_Work request A_
In the Kawasaki disease case report, swap "lesions" for "abnormalities" and give back everything from "We report the" down to "anomalies of KD.".
_Work request B_
In the Kawasaki disease case report, how old was the patient when his Kawasaki disease was diagnosed?

_Passage provided_
· · · ·

We report the case of an adult male patient with severe coronary artery lesions secondary to Kawasaki disease (KD) diagnosed by coronary angiography (CAG). These severe lesions include serious coronary stenosis and dilation with aneurysms. The long-term complications related to the persistence of these lesions have the strongest association with myocardial infarction (MI) and sudden cardiac death (SCD). CAG is one of the most important methods for the accurate diagnosis of coronary artery anomalies of KD.
Case report A 23-year-old man presented with a 3-month history of chest pain. Symptoms were particularly noted during exertion. He gave no history of hypertension and diabetes mellitus, and had a negative family history of coronary disease. However, it was noted that he had a previous history of KD diagnosed when he was 6 years old; there was no available history suggestive of subsequent complications and no previous follow-up. Blood pressure was 116/72 mm Hg with a regular pulse rate of 68 beats/min. An electrocardiogram (ECG) demonstrated sinus rhythm with ST segment depression throughout the precordial leads and the cholesterol level was normal. We screened this patient for coronary artery disease using CAG. Coronary angiogram revealed triple-vessel disease. The distal left main stem (LM) was 80% stenosis and the ostial left anterior descending (LAD) was completely occluded (figure 1). Angiogram also showed severe diffusely narrowing of left circumflex (LCX) (figure 2). The right coronary artery (RCA) was dominant and dilated with aneurysms (figure 3).

· · · ·

_Given information_

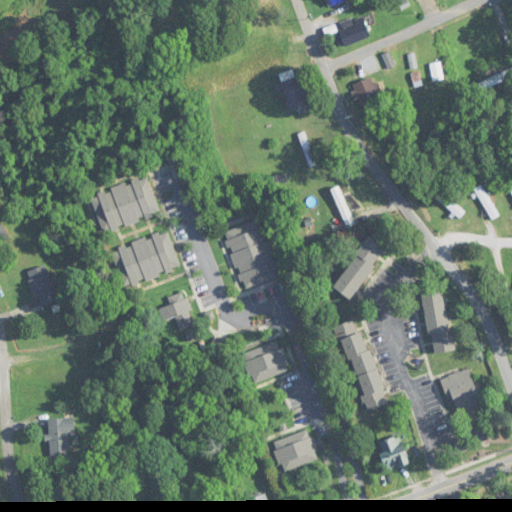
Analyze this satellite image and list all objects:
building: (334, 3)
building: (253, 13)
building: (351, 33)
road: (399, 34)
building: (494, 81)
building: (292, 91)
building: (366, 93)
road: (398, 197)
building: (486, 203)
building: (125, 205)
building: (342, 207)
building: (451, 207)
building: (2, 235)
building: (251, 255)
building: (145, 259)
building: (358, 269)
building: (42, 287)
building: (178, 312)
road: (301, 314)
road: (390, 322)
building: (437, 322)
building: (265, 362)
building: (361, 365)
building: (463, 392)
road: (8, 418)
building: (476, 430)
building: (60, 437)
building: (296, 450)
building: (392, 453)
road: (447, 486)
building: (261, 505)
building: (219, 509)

· · · ·

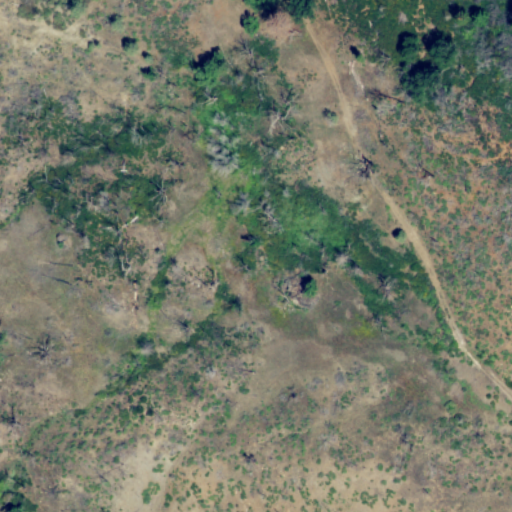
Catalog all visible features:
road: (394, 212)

· · · ·

_Exercise solution A_
We report the case of an adult male patient with severe coronary artery abnormalities secondary to Kawasaki disease (KD) diagnosed by coronary angiography (CAG). These severe abnormalities include serious coronary stenosis and dilation with aneurysms. The long-term complications related to the persistence of these abnormalities have the strongest association with myocardial infarction (MI) and sudden cardiac death (SCD). CAG is one of the most important methods for the accurate diagnosis of coronary artery anomalies of KD.

_Exercise solution B_
He was 6 years old.